Now, my confusion is with the dimensions.

def model(X):
    n_stores, n_categories, n_cities, n_days, n_features = X.shape
    n_features -= 1
    
    plate_features = numpyro.plate('plate_features', n_features, dim=-1)
    plate_stores = numpyro.plate('plate_stores', n_stores, dim=-4)
    plate_categories = numpyro.plate('plate_categories', n_categories, dim=-3)
    plate_cities = numpyro.plate('plate_cities', n_cities, dim=-2)
    plate_days = numpyro.plate('plate_days', n_days, dim=-1)
    
     ........
     with plate_features: 
             with plate_stores:
                     with plate_categories:
                             with plate_cities:
                                  thetas = .....

Firs, is the specification of this dimensions reasonable? If yes, is the hierarchical setup using plates as shown above the correct way of doing this? I already encountered some shape mismatch when I tried the first time but I’m wondering what my root cause is…perhaps it’s because of the model specification or the dimensions.

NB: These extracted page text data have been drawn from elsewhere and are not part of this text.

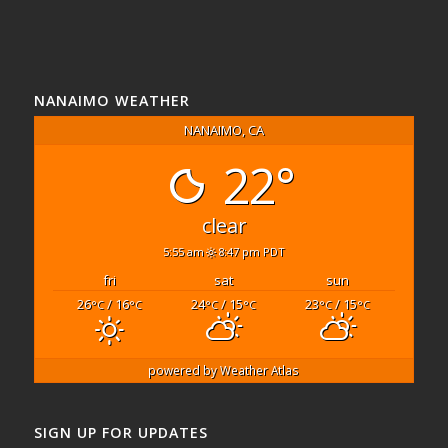
NANAIMO WEATHER
NANAIMO, CA
22°
clear
5:55 am
8:47 pm PDT
fri
sat
sun
26
/ 16
24
/ 15
23
/ 15
°C
°C
°C
°C
°C
°C
powered by
Weather Atlas
SIGN UP FOR UPDATES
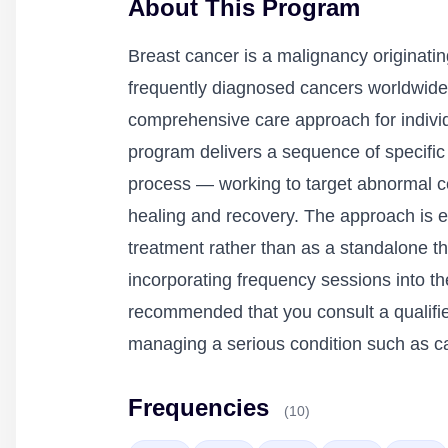
About This Program
Breast cancer is a malignancy originatin
frequently diagnosed cancers worldwide
comprehensive care approach for individu
program delivers a sequence of specific
process — working to target abnormal ce
healing and recovery. The approach is e
treatment rather than as a standalone 
incorporating frequency sessions into th
recommended that you consult a qualifie
managing a serious condition such as c
Frequencies
(10)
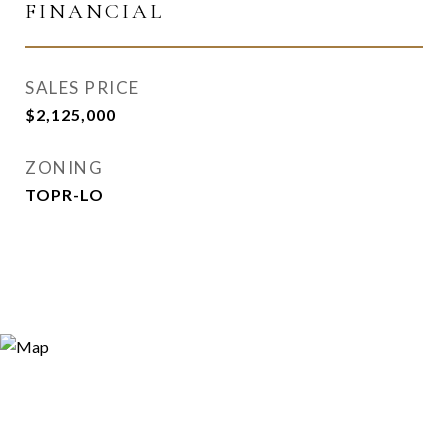
FINANCIAL
SALES PRICE
$2,125,000
ZONING
TOPR-LO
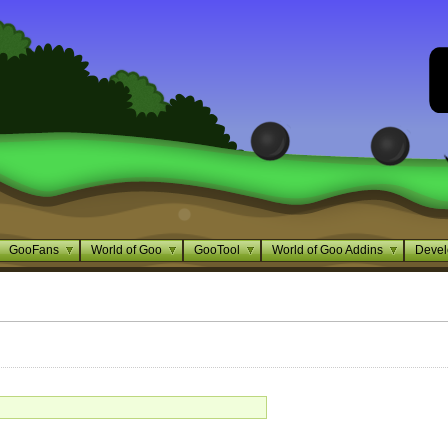
GooFans
World of Goo
GooTool
World of Goo Addins
Devel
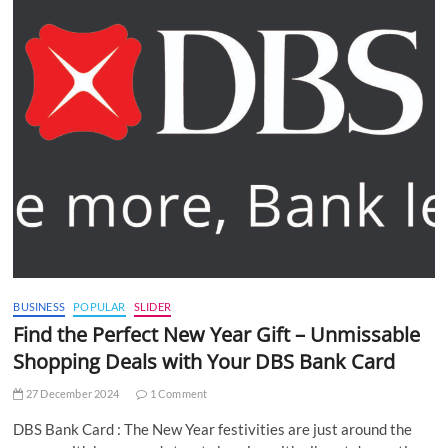
BUSINESS
POPULAR
SLIDER
Find the Perfect New Year Gift – Unmissable
Shopping Deals with Your DBS Bank Card
27 December 2024
1 Comment
DBS Bank Card : The New Year festivities are just around the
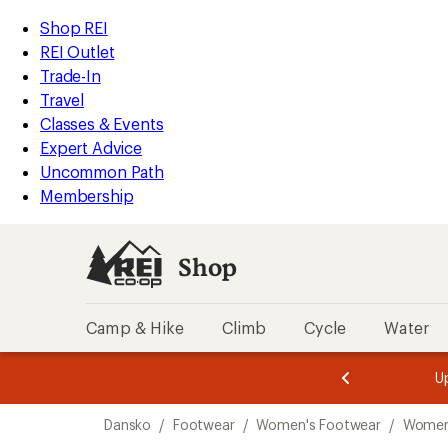
loaded
REI
Skip
Skip
Shop REI
1
Accessibility
to
to
REI Outlet
results
Statement
main
Shop
Trade-In
content
REI
Travel
categories
Classes & Events
Expert Advice
Uncommon Path
Membership
Shop
Camp & Hike
Climb
Cycle
Water
message
message
Members,
Become a
m
U
3
2
1
of
of
Skip
o
3.
3.
Dansko
/
Footwear
/
Women's Footwear
/
Women
3.
to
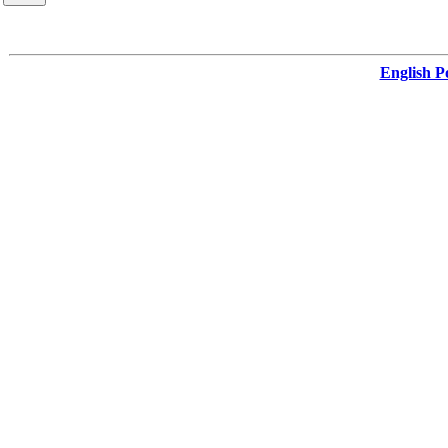
English Po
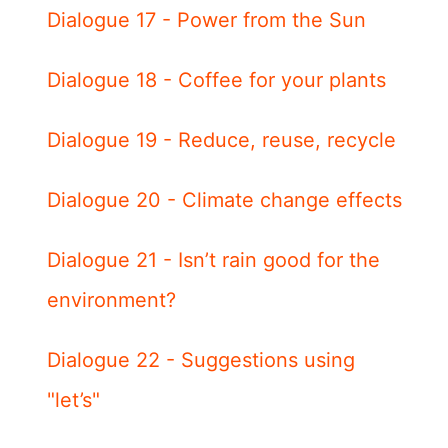
Dialogue 17 - Power from the Sun
Dialogue 18 - Coffee for your plants
Dialogue 19 - Reduce, reuse, recycle
Dialogue 20 - Climate change effects
Dialogue 21 - Isn’t rain good for the
environment?
Dialogue 22 - Suggestions using
"let’s"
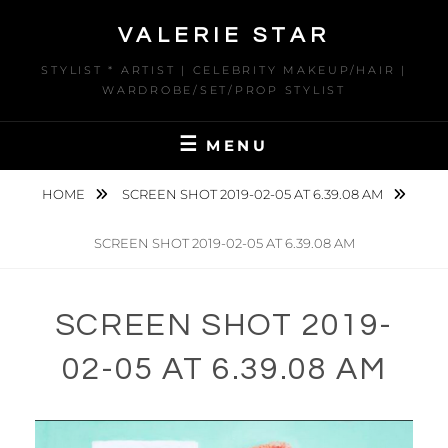
Skip
VALERIE STAR
to
content
STYLIST * ARTIST | CELEBRITY MAKEUP/HAIR |
WARDROBE/SET/PROP STYLIST
MENU
HOME
SCREEN SHOT 2019-02-05 AT 6.39.08 AM
SCREEN SHOT 2019-02-05 AT 6.39.08 AM
SCREEN SHOT 2019-
02-05 AT 6.39.08 AM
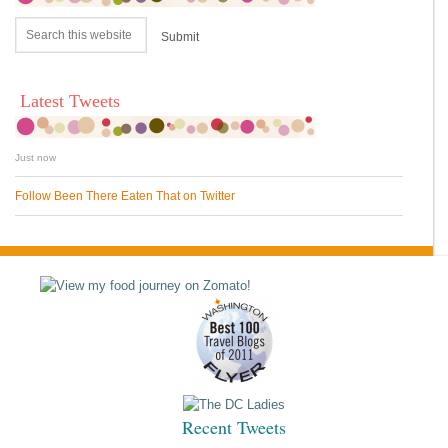
Latest Tweets
Just now
Follow Been There Eaten That on Twitter
Recent Tweets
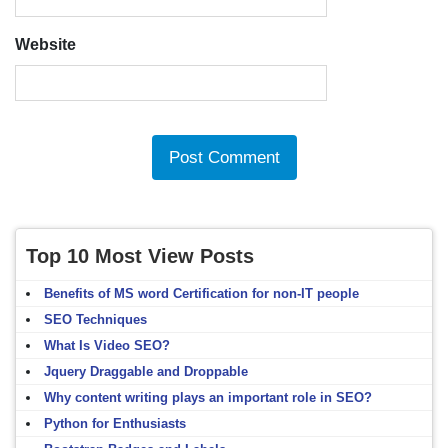
Website
Top 10 Most View Posts
Benefits of MS word Certification for non-IT people
SEO Techniques
What Is Video SEO?
Jquery Draggable and Droppable
Why content writing plays an important role in SEO?
Python for Enthusiasts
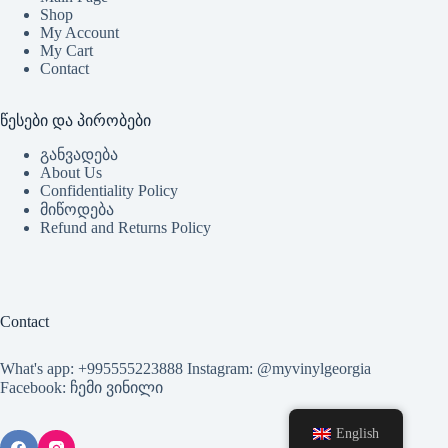
Shop
My Account
My Cart
Contact
წესები და პირობები
განვადება
About Us
Confidentiality Policy
მიწოდება
Refund and Returns Policy
Contact
What's app: +995555223888 Instagram: @myvinylgeorgia
Facebook: ჩემი ვინილი
English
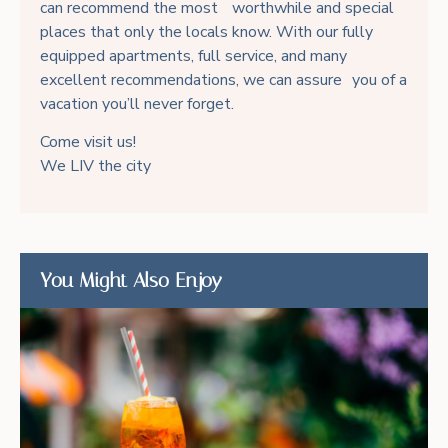
can recommend the most worthwhile and special
places that only the locals know. With our fully
equipped apartments, full service, and many
excellent recommendations, we can assure you of a
vacation you’ll never forget.
Come visit us!
We LIV the city
You Might Also Enjoy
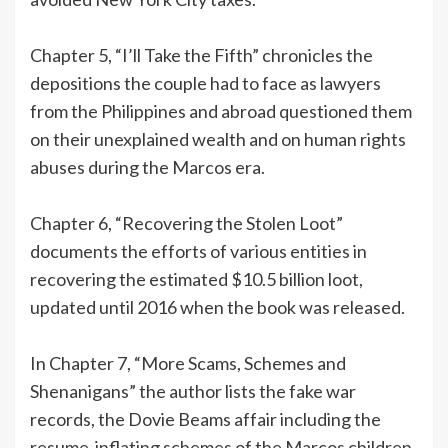
Chapter 5, “I’ll Take the Fifth” chronicles the
depositions the couple had to face as lawyers
from the Philippines and abroad questioned them
on their unexplained wealth and on human rights
abuses during the Marcos era.
Chapter 6, “Recovering the Stolen Loot”
documents the efforts of various entities in
recovering the estimated $10.5 billion loot,
updated until 2016 when the book was released.
In Chapter 7, “More Scams, Schemes and
Shenanigans” the author lists the fake war
records, the Dovie Beams affair including the
resume-inflating schemes of the Marcos children.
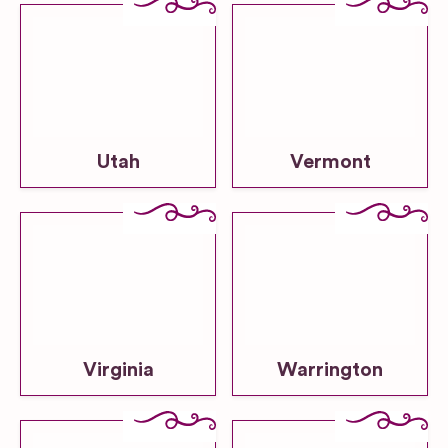
Utah
Vermont
Virginia
Warrington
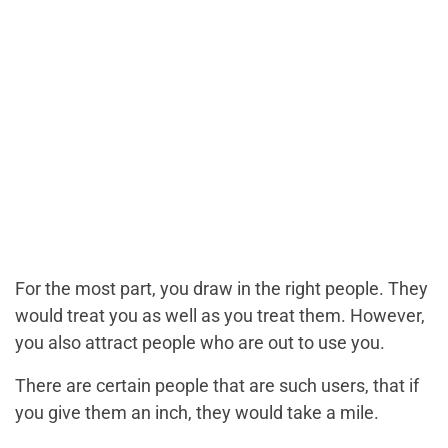
For the most part, you draw in the right people. They
would treat you as well as you treat them. However,
you also attract people who are out to use you.
There are certain people that are such users, that if
you give them an inch, they would take a mile.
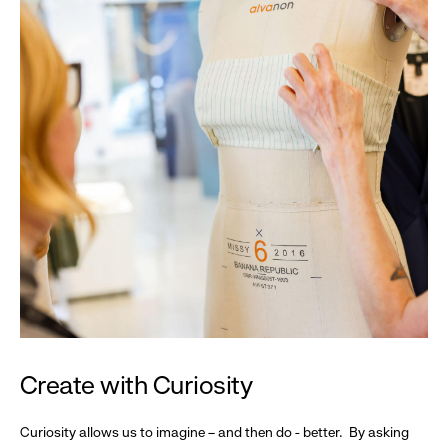
Create with Curiosity
Curiosity allows us to imagine – and then do - better. By asking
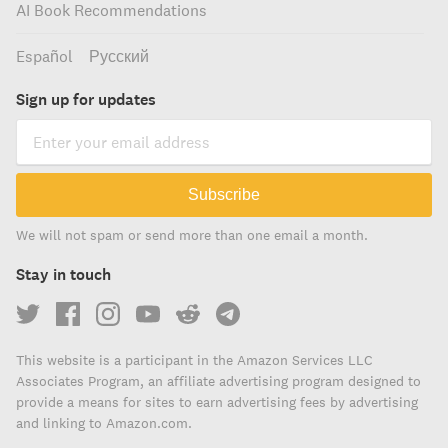
AI Book Recommendations
Español
Русский
Sign up for updates
Subscribe
We will not spam or send more than one email a month.
Stay in touch
This website is a participant in the Amazon Services LLC
Associates Program, an affiliate advertising program designed to
provide a means for sites to earn advertising fees by advertising
and linking to Amazon.com.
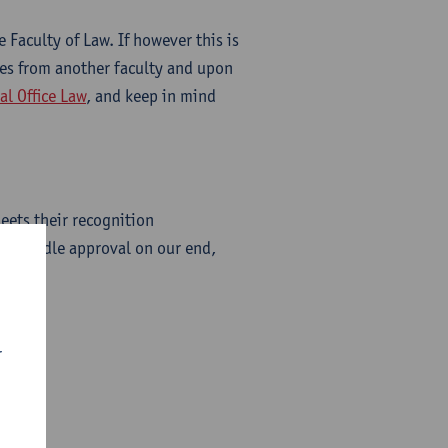
 Faculty of Law. If however this is
ses from another faculty and upon
al Office Law
, and keep in mind
eets their recognition
ly handle approval on our end,
r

Sorry if I am asking something that"s already answered in the documentations or posts here. I will appreciate if someone could point me to it. Thank you.

fehiepsi · July 20, 2021, 12:45am

Hi @marx, I’m not good at modeling so would need additional information to understand the context. With given information, I can’t say if it is reasonable. Could you draw a graphical diagram for your model?

marx · July 21, 2021, 7:12pm

Hi @fehiepsi Thanks for the response! Sure, I will draw the model (or at least how I think the model should be). I haven’t drawn one before…but I came across this nice python package called Daft. Will explore it a bit, but if there are other better tools, I’m interested in exploring such a tool/package!